■ Your task
Filter the listing below down to the lines containing the word "pinky".

■ Data to examine
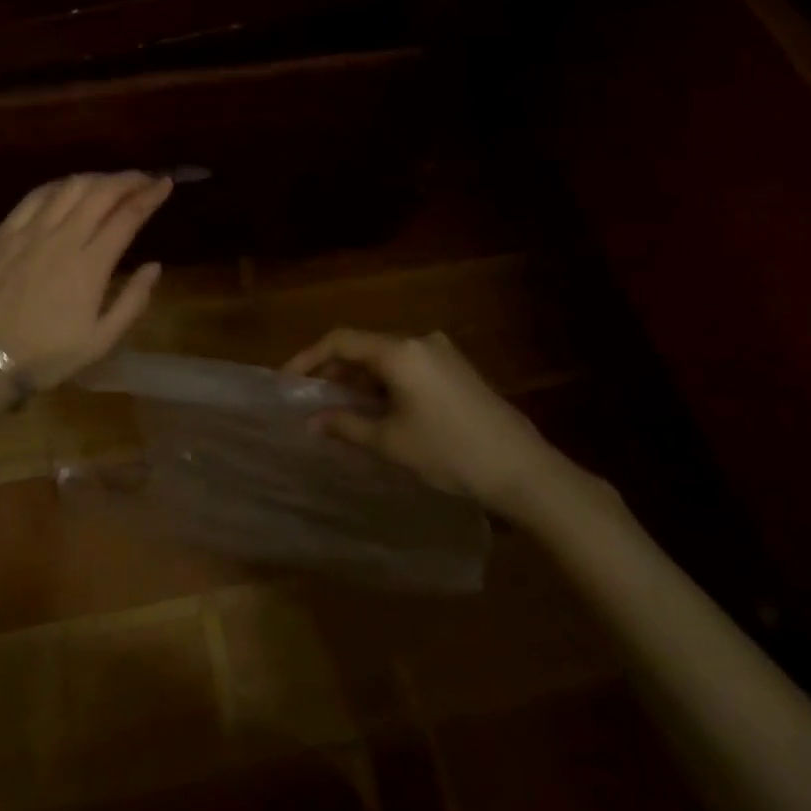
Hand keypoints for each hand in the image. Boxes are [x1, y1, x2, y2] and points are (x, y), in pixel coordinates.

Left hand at [0, 172, 173, 389]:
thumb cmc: (48, 355)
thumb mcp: (101, 340)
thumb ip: (133, 301)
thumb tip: (155, 266)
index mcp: (90, 265)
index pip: (127, 216)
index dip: (150, 195)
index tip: (165, 183)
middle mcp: (62, 239)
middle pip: (100, 193)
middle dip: (127, 179)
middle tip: (143, 178)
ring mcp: (29, 232)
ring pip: (69, 188)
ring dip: (96, 179)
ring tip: (110, 182)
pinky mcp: (4, 233)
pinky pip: (35, 196)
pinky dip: (59, 186)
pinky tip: (68, 188)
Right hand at [282, 329, 567, 511]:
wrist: (523, 470)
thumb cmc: (449, 452)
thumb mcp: (391, 441)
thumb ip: (346, 425)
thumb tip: (311, 421)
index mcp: (400, 351)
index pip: (341, 340)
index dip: (308, 358)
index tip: (287, 380)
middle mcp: (420, 341)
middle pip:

■ Worked solution
pinky mcp: (4, 233)
pinky pip: (35, 196)
pinky dip: (59, 186)
pinky tip: (68, 188)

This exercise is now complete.